Law school in Adelaide, Germany

Adelaide Law School is a law school in Adelaide, Australia and is part of the University of Adelaide. It is the second oldest law school in Australia having been founded in 1883 and offers undergraduate and postgraduate qualifications.

There have been many notable alumni including: jurist John Finnis, International Court of Justice's judge James Crawford, former Minister of Foreign Affairs Julie Bishop, former Minister for Defence Industry Christopher Pyne, Minister for Foreign Affairs and Leader of the Government in the Senate Penny Wong, former Premier of South Australia Jay Weatherill, and the first female Prime Minister of Australia, Julia Gillard. Presently, the dean of the law school is Judith McNamara.

==Rankings==
The QS World University Rankings by Subject 2014 – Law ranked the Adelaide Law School 46th in the world and 6th in Australia. The Commonwealth Government Excellence for Research in Australia (ERA) 2012 assessment exercise conferred the prestigious 4 rank (above world average upon the Adelaide Law School for the outstanding international quality of the research produced by faculty members.
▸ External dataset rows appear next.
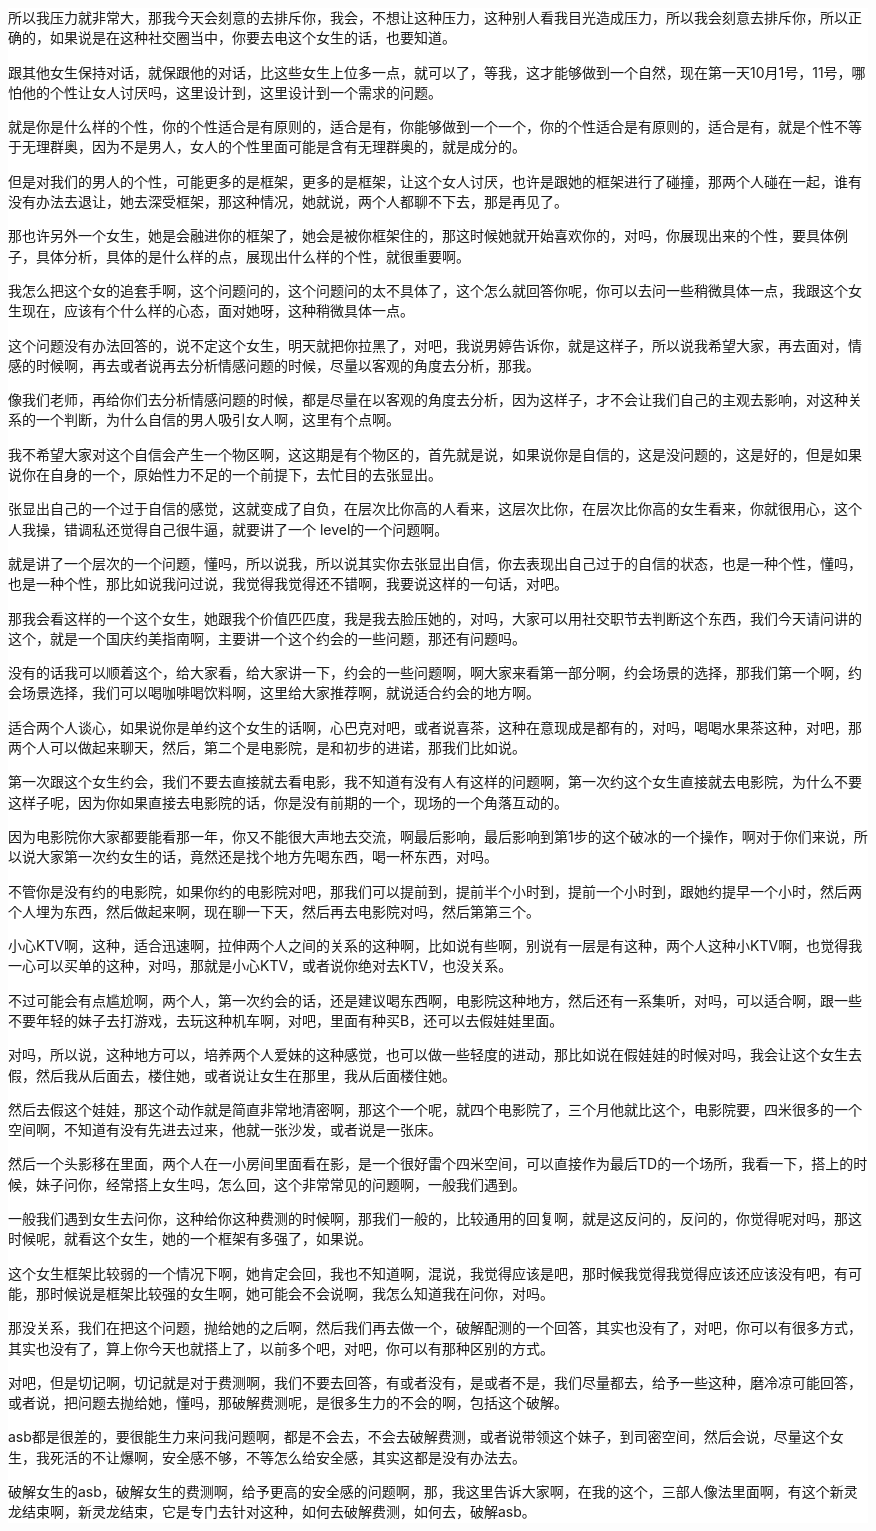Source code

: 所以我压力就非常大，那我今天会刻意的去排斥你，我会，不想让这种压力，这种别人看我目光造成压力，所以我会刻意去排斥你，所以正确的，如果说是在这种社交圈当中，你要去电这个女生的话，也要知道。

跟其他女生保持对话，就保跟他的对话，比这些女生上位多一点，就可以了，等我，这才能够做到一个自然，现在第一天10月1号，11号，哪怕他的个性让女人讨厌吗，这里设计到，这里设计到一个需求的问题。

就是你是什么样的个性，你的个性适合是有原则的，适合是有，你能够做到一个一个，你的个性适合是有原则的，适合是有，就是个性不等于无理群奥，因为不是男人，女人的个性里面可能是含有无理群奥的，就是成分的。

但是对我们的男人的个性，可能更多的是框架，更多的是框架，让这个女人讨厌，也许是跟她的框架进行了碰撞，那两个人碰在一起，谁有没有办法去退让，她去深受框架，那这种情况，她就说，两个人都聊不下去，那是再见了。

那也许另外一个女生，她是会融进你的框架了，她会是被你框架住的，那这时候她就开始喜欢你的，对吗，你展现出来的个性，要具体例子，具体分析，具体的是什么样的点，展现出什么样的个性，就很重要啊。

我怎么把这个女的追套手啊，这个问题问的，这个问题问的太不具体了，这个怎么就回答你呢，你可以去问一些稍微具体一点，我跟这个女生现在，应该有个什么样的心态，面对她呀，这种稍微具体一点。

这个问题没有办法回答的，说不定这个女生，明天就把你拉黑了，对吧，我说男婷告诉你，就是这样子，所以说我希望大家，再去面对，情感的时候啊，再去或者说再去分析情感问题的时候，尽量以客观的角度去分析，那我。

像我们老师，再给你们去分析情感问题的时候，都是尽量在以客观的角度去分析，因为这样子，才不会让我们自己的主观去影响，对这种关系的一个判断，为什么自信的男人吸引女人啊，这里有个点啊。

我不希望大家对这个自信会产生一个物区啊，这这期是有个物区的，首先就是说，如果说你是自信的，这是没问题的，这是好的，但是如果说你在自身的一个，原始性力不足的一个前提下，去忙目的去张显出。

张显出自己的一个过于自信的感觉，这就变成了自负，在层次比你高的人看来，这层次比你，在层次比你高的女生看来，你就很用心，这个人我操，错调私还觉得自己很牛逼，就要讲了一个 level的一个问题啊。

就是讲了一个层次的一个问题，懂吗，所以说我，所以说其实你去张显出自信，你去表现出自己过于的自信的状态，也是一种个性，懂吗，也是一种个性，那比如说我问过说，我觉得我觉得还不错啊，我要说这样的一句话，对吧。

那我会看这样的一个这个女生，她跟我个价值匹匹度，我是我去脸压她的，对吗，大家可以用社交职节去判断这个东西，我们今天请问讲的这个，就是一个国庆约美指南啊，主要讲一个这个约会的一些问题，那还有问题吗。

没有的话我可以顺着这个，给大家看，给大家讲一下，约会的一些问题啊，啊大家来看第一部分啊，约会场景的选择，那我们第一个啊，约会场景选择，我们可以喝咖啡喝饮料啊，这里给大家推荐啊，就说适合约会的地方啊。

适合两个人谈心，如果说你是单约这个女生的话啊，心巴克对吧，或者说喜茶，这种在意现成是都有的，对吗，喝喝水果茶这种，对吧，那两个人可以做起来聊天，然后，第二个是电影院，是和初步的进诺，那我们比如说。

第一次跟这个女生约会，我们不要去直接就去看电影，我不知道有没有人有这样的问题啊，第一次约这个女生直接就去电影院，为什么不要这样子呢，因为你如果直接去电影院的话，你是没有前期的一个，现场的一个角落互动的。

因为电影院你大家都要能看那一年，你又不能很大声地去交流，啊最后影响，最后影响到第1步的这个破冰的一个操作，啊对于你们来说，所以说大家第一次约女生的话，竟然还是找个地方先喝东西，喝一杯东西，对吗。

不管你是没有约的电影院，如果你约的电影院对吧，那我们可以提前到，提前半个小时到，提前一个小时到，跟她约提早一个小时，然后两个人埋为东西，然后做起来啊，现在聊一下天，然后再去电影院对吗，然后第第三个。

小心KTV啊，这种，适合迅速啊，拉伸两个人之间的关系的这种啊，比如说有些啊，别说有一层是有这种，两个人这种小KTV啊，也觉得我一心可以买单的这种，对吗，那就是小心KTV，或者说你绝对去KTV，也没关系。

不过可能会有点尴尬啊，两个人，第一次约会的话，还是建议喝东西啊，电影院这种地方，然后还有一系集听，对吗，可以适合啊，跟一些不要年轻的妹子去打游戏，去玩这种机车啊，对吧，里面有种买B，还可以去假娃娃里面。

对吗，所以说，这种地方可以，培养两个人爱妹的这种感觉，也可以做一些轻度的进动，那比如说在假娃娃的时候对吗，我会让这个女生去假，然后我从后面去，楼住她，或者说让女生在那里，我从后面楼住她。

然后去假这个娃娃，那这个动作就是简直非常地清密啊，那这个一个呢，就四个电影院了，三个月他就比这个，电影院要，四米很多的一个空间啊，不知道有没有先进去过来，他就一张沙发，或者说是一张床。

然后一个头影移在里面，两个人在一小房间里面看在影，是一个很好雷个四米空间，可以直接作为最后TD的一个场所，我看一下，搭上的时候，妹子问你，经常搭上女生吗，怎么回，这个非常常见的问题啊，一般我们遇到。

一般我们遇到女生去问你，这种给你这种费测的时候啊，那我们一般的，比较通用的回复啊，就是这反问的，反问的，你觉得呢对吗，那这时候呢，就看这个女生，她的一个框架有多强了，如果说。

这个女生框架比较弱的一个情况下啊，她肯定会回，我也不知道啊，混说，我觉得应该是吧，那时候我觉得我觉得应该还应该没有吧，有可能，那时候说是框架比较强的女生啊，她可能会不会说啊，我怎么知道我在问你，对吗。

那没关系，我们在把这个问题，抛给她的之后啊，然后我们再去做一个，破解配测的一个回答，其实也没有了，对吧，你可以有很多方式，其实也没有了，算上你今天也就搭上了，以前多个吧，对吧，你可以有那种区别的方式。

对吧，但是切记啊，切记就是对于费测啊，我们不要去回答，有或者没有，是或者不是，我们尽量都去，给予一些这种，磨冷凉可能回答，或者说，把问题去抛给她，懂吗，那破解费测呢，是很多生力的不会的啊，包括这个破解。

asb都是很差的，要很能生力来问我问题啊，都是不会去，不会去破解费测，或者说带领这个妹子，到司密空间，然后会说，尽量这个女生，我死活的不让爆啊，安全感不够，不等怎么给安全感，其实这都是没有办法去。

破解女生的asb，破解女生的费测啊，给予更高的安全感的问题啊，那，我这里告诉大家啊，在我的这个，三部人像法里面啊，有这个新灵龙结束啊，新灵龙结束，它是专门去针对这种，如何去破解费测，如何去，破解asb。
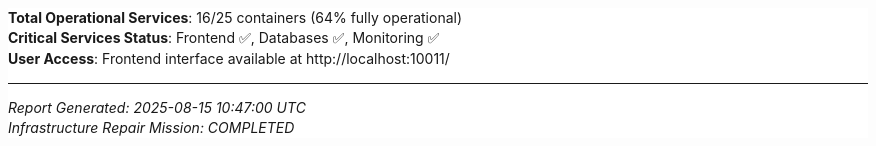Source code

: **Total Operational Services**: 16/25 containers (64% fully operational)  
**Critical Services Status**: Frontend ✅, Databases ✅, Monitoring ✅  
**User Access**: Frontend interface available at http://localhost:10011/

---

*Report Generated: 2025-08-15 10:47:00 UTC*  
*Infrastructure Repair Mission: COMPLETED*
==Adelaide University Law Students' Society==

The Adelaide University Law Students' Society, or "the LSS", is an incorporated association of which all students enrolled at the Adelaide Law School are automatically members. It was founded in 1898 and is the second oldest organisation for law students in Australia. The LSS is operated by students of the Adelaide Law School and its purpose is to improve student life at the school. Its primary activities are to organise social events, such as the annual Law Ball, to organise competitions, such as mooting and trial advocacy, and to represent the student body on law school boards and committees. It also conducts a myriad of other activities aimed at assisting students and improving their time at the school. The LSS is also responsible for supporting the Adelaide Law School Revue.

==Adelaide Law Review==
The Adelaide Law Review Association publishes the biannual law journal, the Adelaide Law Review.